カテゴリー: 日本の探偵小説
「探偵小説四十年」その三
第二次世界大戦は乱歩にも多大な影響を及ぼした。まず、乱歩的な小説は軍国主義とは相反するのである。小説は検閲にひっかかり出版社も出版物の重版を見合わせたので印税収入が期待出来なくなっていった。探偵小説家達は科学小説、戦争小説、スパイ小説等の得意な分野への転換が必要になった。しかし、臨機応変という言葉は江戸川乱歩にはなかったのだ。(ただし、収入の為に「小松龍之介」として「知恵の一太郎」という少年の科学的機智を扱った14回シリーズを書いた。後述しているが、乱歩名では小説をひとつだけ書いている。また終戦直前には貯えが底をつき就職をしようとまでしていたという。)

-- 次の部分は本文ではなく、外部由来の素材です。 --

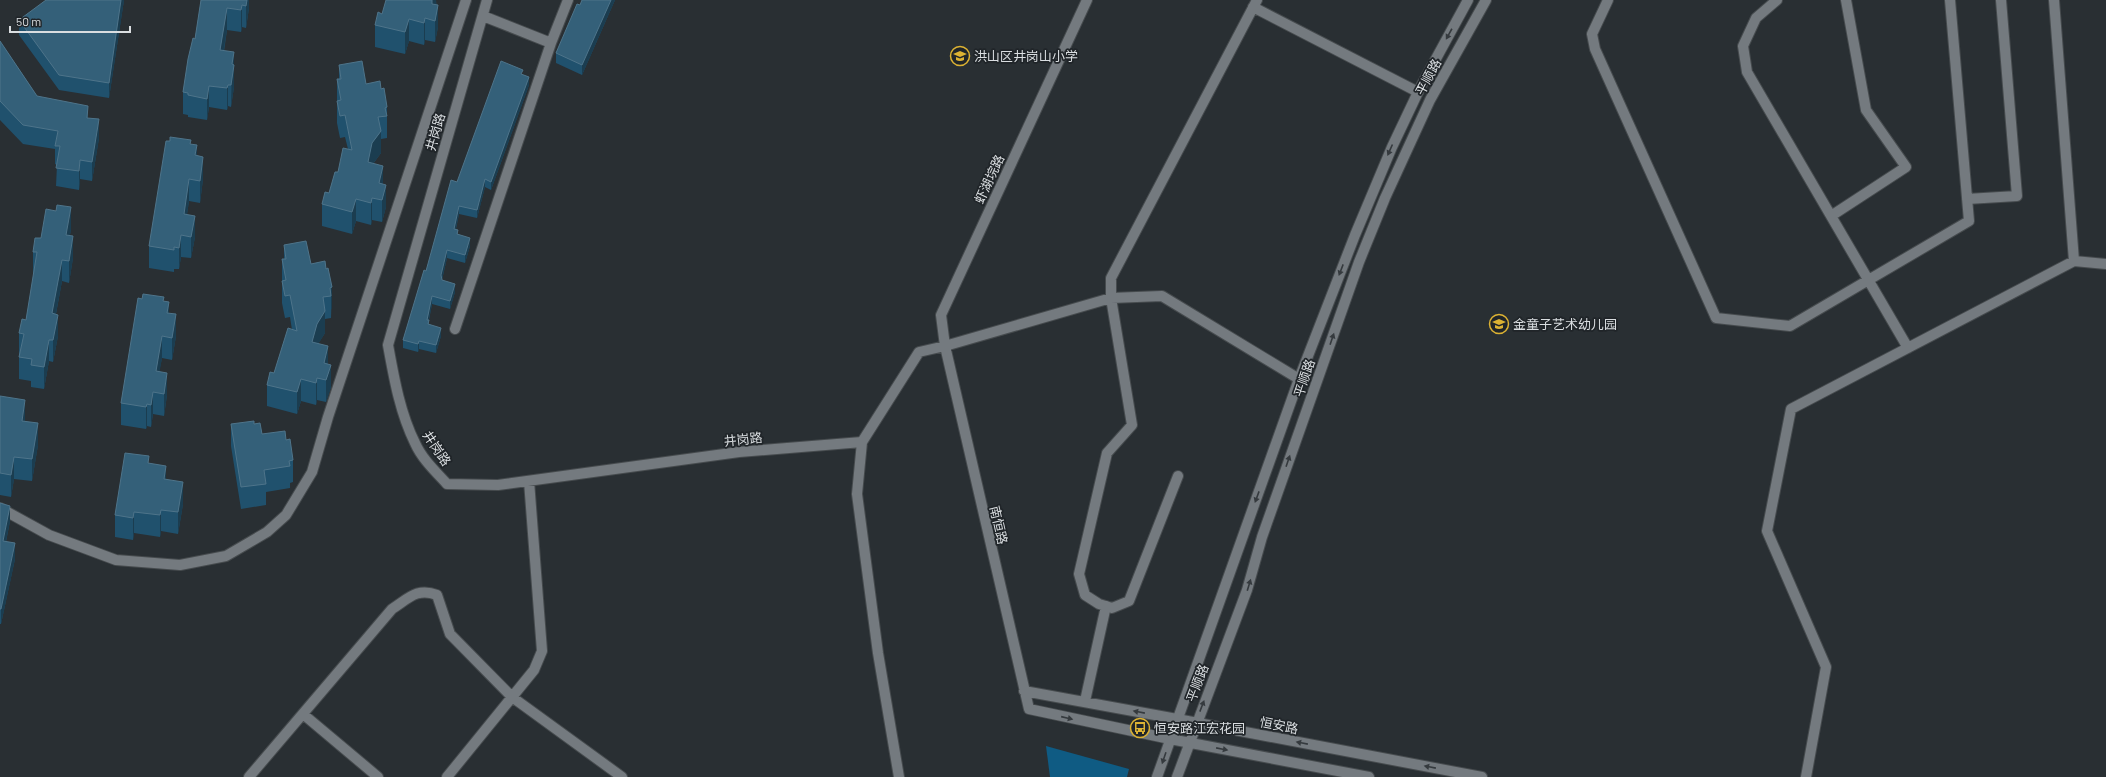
<svg xmlns="http://www.w3.org/2000/svg" width="2106" height="777" font-family="Barlow,'Noto Sans SC',sans-serif">
  <rect width="100%" height="100%" fill="#292f33"/>
  <!-- green -->
  <path fill="#0f5b83" d="M1046,746L1129,769L1127,777H1050Z"/>
  <g fill="none" stroke-linecap="round" stroke-linejoin="round">
    <!-- minor casing -->
    <g stroke="#464b4e" stroke-width="12">
      <path id="minor" d="M487,0L388,345C394,378 400,413 415,443C422,459 436,472 447,484L498,485L739,452L862,442
        M1608,0L1592,34L1595,49L1716,318L1790,326L1969,221L1950,0
        M1777,0L1756,18L1743,46L1747,72L1908,348
        M2054,0L2074,261
        M1253,7L1418,92
        M483,16L551,43
        M1967,199L2017,196L2001,0
        M1831,216L1906,167L1866,110L1846,0
        M455,329L551,43L568,0
        M1178,476L1129,601L1112,608L1099,604L1085,595L1079,574L1107,453L1132,425L1111,298V278L1257,0
        M0,508L49,535L116,560L180,565L226,556L267,532L286,515L312,472L328,417L466,0
        M1024,691L1177,719
        M1085,701L1106,606
        M303,714L378,777
        M1170,739L1029,709L945,346L1111,298L1162,296L1299,379
        M249,777L392,609C408,599 417,587 437,595L450,634L512,697L622,777
        M447,777L534,670L542,651L529,481
        M899,777L878,653L857,494L862,442L919,352L945,346L941,315L1087,0
        M1806,777L1826,667L1767,531L1791,409L2074,261L2106,264"/>
    </g>
    <!-- secondary casing -->
    <g stroke="#464b4e" stroke-width="12">
      <path id="secondary" d="M1177,719L1482,777
        M1170,739L1369,777
        M1157,777L1299,379L1355,235L1392,147L1420,88L1468,0
        M1177,777L1247,590L1262,537L1359,262L1385,198L1430,100L1486,0"/>
    </g>
    <!-- minor -->
    <use href="#minor" stroke="#747a7f" stroke-width="10"/>
    <!-- secondary -->
    <use href="#secondary" stroke="#747a7f" stroke-width="10"/>
  </g>
  <!-- wall -->
  <path fill="#20516d" d="M124,0L109,98L59,90L19,35V20Z
    M201,0H249V8L246,28L242,27L241,32L227,30L224,51L234,65V87L231,107L228,106L227,110L209,107L207,120L188,117V115L183,114V92L195,39Z
    M436,0L438,27L435,42L425,40L424,45L409,41L405,54L375,47V25L382,14Z
    M615,0L582,75L556,63V53L580,5Z
    M0,41L37,96L88,118L99,138L92,181L80,179L79,190L56,186L57,165L55,164V149L23,144L0,120Z
    M339,65L366,84L381,89L387,107V138L381,139V153L373,164L383,185L386,207L382,222L372,220L371,225L356,221L352,234L322,226V204L329,193L338,172L348,149L345,137L340,138L337,123V79H339Z
    M523,75L529,85L491,190L485,187L477,218L459,214L456,229L458,234L470,246L465,263L447,258L442,280L455,292L450,309L432,304L429,320V325L441,336L436,353L419,349L418,352L403,348V340L426,271L457,182Z
    M191,144L197,156L203,179L200,203L189,201L187,214L195,237L191,258L181,257L179,269H174V272L149,268V246Z
    M71,229L70,235L73,258L69,283L62,281L56,314L58,336L53,362L49,361L44,389L31,387V381L19,379V333L26,320L34,274L33,273V252L41,238Z
    M284,245L311,264L326,269L332,287L331,318L325,319V333L318,344L328,365L331,387L326,402L317,400L316,405L301,401L297,414L267,406V385L274,373L292,330L290,317L285,318L282,303V259H284Z
    M164,301L169,313L176,336L172,360L162,358L159,372L167,395L164,416L153,414L151,427L147,426L146,429L121,425V403Z
    M0,396L25,421L38,445L32,481L14,479L11,497L0,495Z
    M231,424L262,434L286,440L293,460V482L290,483V488L266,492V505L241,509L231,446Z
    M149,464L166,479L183,504L178,534L161,531L160,537L134,533L133,540L115,537V515Z
    M0,503L10,521L6,542L15,559L1,624H0Z"/>
  <!-- shaded-wall -->
  <path fill="#1b3d50" d="M121,0H124L109,98V83Z
    M246,0H249V8L246,28Z
    M432,0H436V8L432,4Z
    M611,0H615L582,75V65Z
    M242,5V27L241,32V10Z
    M438,5V27L435,42V21Z
    M227,8V30L220,72V50Z
    M425,18V40L424,45V23Z
    M409,19V41L405,54V32Z
    M234,52V87L231,107L232,64Z
    M529,77V85L491,190V182Z
    M228,85V106L227,110V88Z
    M209,86V107L207,120V99Z
    M88,106V125L87,118Z
    M99,119V138L92,181V162Z
    M381,131V153L372,165L368,162L372,143Z
    M197,145V167L195,155Z
    M203,157V179L200,203V181Z
    M80,160V179L79,190V171Z
    M383,166V188L379,183Z
    M189,179V201L184,236V214Z
    M485,179V187L477,218V210Z
    M386,185V207L382,222V200Z
    M372,198V220L371,225V203Z
    M356,199V221L352,234V212Z
    M459,206V214L454,237V229Z
    M71,207V229L66,257V235Z
    M195,216V237L191,258V237Z
    M181,235V257L179,269V248Z
    M73,236V258L69,283V261Z
    M470,238V246L465,263V255Z
    M447,250V258L441,283V275Z
    M62,260V281L52,335V313Z
    M455,284V292L450,309V301Z
    M332,287V309H331V296L330,288Z
    M432,296V304L427,328V320Z
    M169,302V324L167,313Z
    M325,311V333L317,346L312,342L317,324Z
    M176,314V336L172,360V338Z
    M58,315V336L53,362V340Z
    M441,328V336L436,353V345Z
    M162,336V358L156,393V371Z
    M49,340V361L44,389V367Z
    M419,341V349L418,352V344Z
    M328,346V368L324,363Z
    M331,365V387L326,402V380Z
    M167,373V395L164,416V394Z
    M317,378V400L316,405V383Z
    M301,379V401L297,414V392Z
    M153,392V414L151,427V405Z
    M25,400V422L22,421Z
    M147,404V426L146,429V407Z
    M38,423V445L32,481V459Z
    M14,457V479L11,497V475Z
    M166,466V488L164,479Z
    M183,482V504L178,534V512Z
    M10,506V521L3,556V541Z
    M161,510V531L160,537V515Z
    M134,512V533L133,540V518Z
    M15,543V559L1,624V609Z"/>
  <!-- building -->
  <path fill="#346079" stroke="#4e748a" d="M46,0H121L109,83L59,75L19,20Z
    M201,0H247L246,6L242,5L241,10L227,8L220,50L234,52L232,64L234,65L231,85H228L227,88L209,86L207,99L188,95V93L183,92L188,59L193,38L195,39Z
    M386,0H432V4L438,5L435,21L425,18L424,23L409,19L405,32L375,25L378,12L382,14Z
    M582,0H611L582,65L556,53L577,4L580,5Z
    M0,41L37,96L88,106L87,118L99,119L92,162L80,160L79,171L56,168L60,146H55L58,131L23,125L0,101Z
    M362,61L366,84L380,81L381,89L384,88L387,107L385,108L387,116L378,117L381,131L372,143L368,162L383,166L379,183L386,185L382,200L372,198L371,203L356,199L352,212L322,204L325,192L329,193L335,172H338L343,148L352,150L345,115L340,116L337,101L341,100L337,79H341L339,65Z
    M501,61L523,70L521,74L529,77L491,182L485,179L477,210L459,206L454,229L458,230L457,234L470,238L465,255L447,250L441,275L442,280L455,284L450,301L432,296L427,320H429L428,324L441,328L436,345L419,341L418,344L403,340L424,270L426,271L451,180L457,182Z
    M170,137L191,140L190,144L197,145L195,155L203,157L200,181L189,179L184,214L195,216L191,237L181,235L179,248L174,247V250L149,246L166,141H170Z
    M57,205L71,207L66,235L73,236L69,261L62,260L52,313L58,315L53,340H49L44,367L31,365L32,359L19,357L24,334L19,333L22,319L26,320L37,252H33L35,238H41L46,209L56,211Z
    M306,241L311,264L325,261L326,269L328,268L332,287L330,288L331,296L323,297L325,311L317,324L312,342L328,346L324,363L331,365L326,380L317,378L316,383L301,379L297,392L267,385L270,372L274,373L288,328L297,331L290,295L285,296L282,281L286,280L282,259H286L284,245Z
    M143,294L164,297L163,301L169,302L167,313L176,314L172,338L162,336L156,371L167,373L164,394L153,392L151,405L147,404L146,407L121,403L138,298L142,299Z
    M0,396L25,400L22,421L38,423L32,459L14,457L11,475L0,473Z
    M254,421V424L260,423L262,434L285,431L286,440L290,439L293,460L289,461L290,466L264,470L266,484L241,487L231,424Z
    M125,453L149,456L148,463L166,466L164,479L183,482L178,512L161,510L160,515L134,512L133,518L115,515Z
    M0,503L10,506L3,541L15,543L1,609H0Z"/>
  <!-- one-way arrows -->
  <defs><path id="oneway-solid" d="M-6-.8H1V-3.2L6.5 0L1 3.2V.8H-6Z"/></defs>
  <g fill="#353a3e">
    <use href="#oneway-solid" transform="translate(1449 34) rotate(119)"/>
    <use href="#oneway-solid" transform="translate(1390 150) rotate(114)"/>
    <use href="#oneway-solid" transform="translate(1341 270) rotate(111)"/>
    <use href="#oneway-solid" transform="translate(1332 339) rotate(-71)"/>
    <use href="#oneway-solid" transform="translate(1288 461) rotate(-71)"/>
    <use href="#oneway-solid" transform="translate(1257 497) rotate(110)"/>
    <use href="#oneway-solid" transform="translate(1249 585) rotate(-73)"/>
    <use href="#oneway-solid" transform="translate(1202 706) rotate(-69)"/>
    <use href="#oneway-solid" transform="translate(1139 712) rotate(-169)"/>
    <use href="#oneway-solid" transform="translate(1067 718) rotate(13)"/>
    <use href="#oneway-solid" transform="translate(1302 743) rotate(-169)"/>
    <use href="#oneway-solid" transform="translate(1222 749) rotate(11)"/>
    <use href="#oneway-solid" transform="translate(1164 758) rotate(109)"/>
    <use href="#oneway-solid" transform="translate(1430 767) rotate(-169)"/>
  </g>
  <!-- icons -->
  <defs>
    <g id="school-ring" transform="scale(1)"><circle r="9.5" fill="#202529" stroke="#dcb233" stroke-width="1.5"/><path d="M0-5L7-2L0 1L-7-2ZM-4 1L0 2.5L4 1V4Q0 6-4 4Z" fill="#dcb233"/></g>
    <g id="bus-ring" transform="scale(1)"><circle r="9.5" fill="#202529" stroke="#dcb233" stroke-width="1.5"/><path d="M-5-6H5V4H4V6H2V4H-2V6H-4V4H-5ZM-3.5-4V0h7V-4ZM-3.5 1.2v1.5H-2V1.2ZM2 1.2v1.5H3.5V1.2Z" fill="#dcb233"/></g>
  </defs>
  <g fill-rule="evenodd">
    <use href="#school-ring" x="960" y="56"/>
    <use href="#school-ring" x="1499" y="324"/>
    <use href="#bus-ring" x="1140" y="728"/>
  </g>
  <g text-anchor="middle" dominant-baseline="central" stroke-width="3.5" stroke-linejoin="round" paint-order="stroke">
    <!-- poi labels -->
    <g font-size="13" fill="#dadee1" stroke="#202529" text-anchor="start">
      <text x="974" y="56">洪山区井岗山小学</text>
      <text x="1513" y="324">金童子艺术幼儿园</text>
      <text x="1154" y="728">恒安路江宏花园</text>
    </g>
    <!-- street labels -->
    <g font-size="13" fill="#dadee1" stroke="#202529">
      <text transform="translate(1428 77) rotate(-62)">平顺路</text>
      <text transform="translate(435 132) rotate(-74)">井岗路</text>
      <text transform="translate(989 179) rotate(-65)">虾湖垸路</text>
      <text transform="translate(1304 378) rotate(-71)">平顺路</text>
      <text transform="translate(743 439) rotate(-6)">井岗路</text>
      <text transform="translate(437 448) rotate(56)">井岗路</text>
      <text transform="translate(999 525) rotate(77)">南恒路</text>
      <text transform="translate(1197 683) rotate(-69)">平顺路</text>
      <text transform="translate(1279 725) rotate(11)">恒安路</text>
    </g>
  </g>
  <!-- scale -->
  <path d="M10 26v6h120v-6" fill="none" stroke="#dadee1" stroke-width="2"/>
  <text x="16" y="26" font-size="12" fill="#dadee1" stroke="#202529" stroke-width="3" paint-order="stroke">50 m</text>
</svg>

どういう理由でか出征はしていない様だ。(年令の為?健康の為?まあ、何らかの理由があったのだろう。彼の息子は昭和18年に出征して無事帰還している。)東京に残った乱歩は、戦前は人嫌いで孤独を愛するタイプ(それも極端な。)だったのだが防空群長を引き受けたりして隣組や町内の付合いを始めたのだ!飲めなかった酒も飲める様になったのだ!自宅の庭に防空壕を掘り、菜園を作り、早起きになり、勤労奉仕をし、訓練をし、禁煙さえもしたのだ。つまり、不健康そのものだった乱歩が健康的になったのだ。肉体的にであって、精神的にはモチロン戦争がモロに影響している。良い悪いの話ではないのだが、あの戦争が乱歩にさえも大きく影響した事実に、当たり前だったのだろうが驚いてしまったのだ。

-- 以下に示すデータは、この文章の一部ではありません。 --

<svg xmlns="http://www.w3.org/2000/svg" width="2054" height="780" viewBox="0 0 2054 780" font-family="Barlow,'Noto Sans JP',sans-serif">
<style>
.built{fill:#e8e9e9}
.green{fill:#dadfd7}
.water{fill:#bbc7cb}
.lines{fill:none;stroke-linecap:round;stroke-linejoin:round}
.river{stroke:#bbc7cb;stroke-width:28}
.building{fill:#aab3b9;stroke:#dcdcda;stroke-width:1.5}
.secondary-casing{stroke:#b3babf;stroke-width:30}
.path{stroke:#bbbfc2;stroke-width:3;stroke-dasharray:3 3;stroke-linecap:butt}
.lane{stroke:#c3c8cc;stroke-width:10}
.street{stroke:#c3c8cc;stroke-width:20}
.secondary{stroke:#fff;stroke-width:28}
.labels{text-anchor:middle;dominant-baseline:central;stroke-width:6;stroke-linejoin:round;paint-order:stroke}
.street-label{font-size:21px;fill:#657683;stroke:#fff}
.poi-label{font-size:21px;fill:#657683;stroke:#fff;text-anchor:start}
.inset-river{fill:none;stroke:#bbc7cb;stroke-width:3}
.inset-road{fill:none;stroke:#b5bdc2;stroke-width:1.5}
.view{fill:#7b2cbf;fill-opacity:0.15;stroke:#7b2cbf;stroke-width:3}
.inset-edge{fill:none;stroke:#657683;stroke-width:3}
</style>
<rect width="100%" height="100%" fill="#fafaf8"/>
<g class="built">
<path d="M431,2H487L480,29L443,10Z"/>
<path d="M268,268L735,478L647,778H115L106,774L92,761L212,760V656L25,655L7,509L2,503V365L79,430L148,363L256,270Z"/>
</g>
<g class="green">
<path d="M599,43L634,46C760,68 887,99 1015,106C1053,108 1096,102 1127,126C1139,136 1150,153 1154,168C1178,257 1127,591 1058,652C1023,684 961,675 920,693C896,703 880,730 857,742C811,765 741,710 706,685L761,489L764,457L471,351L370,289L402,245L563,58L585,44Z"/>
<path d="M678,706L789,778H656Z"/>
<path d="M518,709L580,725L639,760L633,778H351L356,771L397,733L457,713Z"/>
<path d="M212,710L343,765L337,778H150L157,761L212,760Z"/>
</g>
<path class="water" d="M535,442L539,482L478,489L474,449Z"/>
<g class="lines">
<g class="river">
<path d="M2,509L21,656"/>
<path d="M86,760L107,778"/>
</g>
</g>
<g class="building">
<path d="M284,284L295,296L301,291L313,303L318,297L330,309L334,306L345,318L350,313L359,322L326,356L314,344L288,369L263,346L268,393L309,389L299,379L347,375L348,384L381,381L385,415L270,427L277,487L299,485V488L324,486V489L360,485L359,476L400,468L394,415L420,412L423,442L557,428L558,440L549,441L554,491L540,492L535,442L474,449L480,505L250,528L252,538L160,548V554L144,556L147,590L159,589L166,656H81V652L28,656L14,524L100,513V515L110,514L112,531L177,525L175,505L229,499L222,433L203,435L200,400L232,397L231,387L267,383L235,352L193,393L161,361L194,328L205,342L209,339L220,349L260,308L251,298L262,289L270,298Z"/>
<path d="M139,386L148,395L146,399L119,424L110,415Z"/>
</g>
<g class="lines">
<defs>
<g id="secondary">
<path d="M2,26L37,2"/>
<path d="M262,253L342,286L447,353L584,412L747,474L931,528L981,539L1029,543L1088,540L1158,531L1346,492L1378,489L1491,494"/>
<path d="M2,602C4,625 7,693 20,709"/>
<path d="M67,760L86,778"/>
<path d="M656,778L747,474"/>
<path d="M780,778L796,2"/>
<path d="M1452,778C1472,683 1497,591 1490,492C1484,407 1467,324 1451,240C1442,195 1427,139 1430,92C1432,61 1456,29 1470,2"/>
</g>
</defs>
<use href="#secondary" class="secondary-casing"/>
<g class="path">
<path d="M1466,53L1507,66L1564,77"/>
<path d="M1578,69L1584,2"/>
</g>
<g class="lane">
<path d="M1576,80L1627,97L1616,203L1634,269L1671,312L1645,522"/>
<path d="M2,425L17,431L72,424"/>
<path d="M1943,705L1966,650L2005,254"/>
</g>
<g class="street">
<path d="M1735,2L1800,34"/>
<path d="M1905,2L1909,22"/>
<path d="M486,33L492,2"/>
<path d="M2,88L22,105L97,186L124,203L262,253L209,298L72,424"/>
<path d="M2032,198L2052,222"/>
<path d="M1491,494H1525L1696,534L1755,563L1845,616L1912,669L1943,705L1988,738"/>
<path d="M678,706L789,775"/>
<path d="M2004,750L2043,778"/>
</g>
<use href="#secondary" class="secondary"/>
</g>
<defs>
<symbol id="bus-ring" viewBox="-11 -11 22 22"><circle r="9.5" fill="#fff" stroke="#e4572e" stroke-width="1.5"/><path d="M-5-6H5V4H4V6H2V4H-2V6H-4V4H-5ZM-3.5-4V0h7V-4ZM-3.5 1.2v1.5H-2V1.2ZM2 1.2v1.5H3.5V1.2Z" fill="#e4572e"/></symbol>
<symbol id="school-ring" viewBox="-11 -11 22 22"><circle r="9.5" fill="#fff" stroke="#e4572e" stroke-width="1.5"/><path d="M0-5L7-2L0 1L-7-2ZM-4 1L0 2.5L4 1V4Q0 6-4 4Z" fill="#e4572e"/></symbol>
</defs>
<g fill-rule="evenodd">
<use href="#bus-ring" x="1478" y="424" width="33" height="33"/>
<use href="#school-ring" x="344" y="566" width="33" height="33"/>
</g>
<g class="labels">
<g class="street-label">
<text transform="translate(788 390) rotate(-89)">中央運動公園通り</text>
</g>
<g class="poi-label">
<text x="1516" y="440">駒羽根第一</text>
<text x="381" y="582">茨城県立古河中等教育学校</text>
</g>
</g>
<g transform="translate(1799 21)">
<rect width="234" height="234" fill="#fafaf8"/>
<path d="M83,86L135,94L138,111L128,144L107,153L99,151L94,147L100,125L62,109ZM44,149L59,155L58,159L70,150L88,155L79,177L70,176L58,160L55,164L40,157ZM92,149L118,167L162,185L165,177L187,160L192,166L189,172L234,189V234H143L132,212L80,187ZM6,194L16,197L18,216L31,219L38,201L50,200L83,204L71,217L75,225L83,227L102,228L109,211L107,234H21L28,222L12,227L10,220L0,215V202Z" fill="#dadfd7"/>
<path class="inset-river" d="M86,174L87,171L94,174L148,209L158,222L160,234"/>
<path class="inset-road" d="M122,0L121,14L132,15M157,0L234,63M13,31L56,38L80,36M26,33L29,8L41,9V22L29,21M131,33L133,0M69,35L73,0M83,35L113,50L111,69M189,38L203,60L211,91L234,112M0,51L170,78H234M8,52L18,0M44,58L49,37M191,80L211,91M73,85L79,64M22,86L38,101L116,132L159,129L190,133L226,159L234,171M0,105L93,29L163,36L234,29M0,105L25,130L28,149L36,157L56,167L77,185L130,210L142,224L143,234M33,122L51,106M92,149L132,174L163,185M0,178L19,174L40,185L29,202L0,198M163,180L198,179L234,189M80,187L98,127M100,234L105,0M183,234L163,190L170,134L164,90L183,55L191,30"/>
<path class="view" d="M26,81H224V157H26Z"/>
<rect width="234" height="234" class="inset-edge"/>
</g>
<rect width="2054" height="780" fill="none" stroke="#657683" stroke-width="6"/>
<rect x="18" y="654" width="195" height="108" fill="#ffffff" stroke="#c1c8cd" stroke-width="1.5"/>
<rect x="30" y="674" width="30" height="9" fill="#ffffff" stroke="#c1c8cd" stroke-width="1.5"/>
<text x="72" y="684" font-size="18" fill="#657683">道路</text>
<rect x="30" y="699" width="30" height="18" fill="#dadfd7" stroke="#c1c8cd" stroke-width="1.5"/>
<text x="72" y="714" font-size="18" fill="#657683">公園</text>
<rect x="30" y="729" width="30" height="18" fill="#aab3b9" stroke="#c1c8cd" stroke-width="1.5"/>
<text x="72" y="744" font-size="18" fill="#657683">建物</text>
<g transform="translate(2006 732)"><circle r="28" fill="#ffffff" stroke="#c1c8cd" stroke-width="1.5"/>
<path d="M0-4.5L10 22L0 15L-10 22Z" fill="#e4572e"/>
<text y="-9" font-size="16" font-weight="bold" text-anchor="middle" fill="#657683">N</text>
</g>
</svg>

戦争中の出来事は結構詳しく書かれている。二度と繰り返して欲しくない出来事だが、戦争を直に知らない私だから読物としては面白い。もちろん、この時期乱歩としては唯一「偉大なる夢」というアメリカを敵とした科学小説を書いているのみであるし、世の中がそういう向きではなかったので探偵小説については余り書かれていない。しかし、乱歩の周囲の探偵作家達がどの様に戦争を過ごしたか、又は亡くなったかは知っている範囲で書かれている。(人嫌いな為、他の作家とのつきあいが多い訳ではないが。)乱歩の目を通したノンフィクションなのだ!
戦争で起った不幸中の幸いとでもいうのだろうか、英文の探偵小説を亡くなった友人から譲り受けたり、アメリカ兵が読み捨てていった多くの探偵小説を読む機会に恵まれた。乱歩の膨大な蔵書が奇跡的に無事だったのも喜ばしい。
終戦時、大腸カタルや栄養失調の為骨と皮だけになりながらも、疎開する際の蔵の本の輸送手段を考えたり「探偵小説の未来は明るい」と楽観視したり(実際そうだったのだが。)つくづく興味深い乱歩である。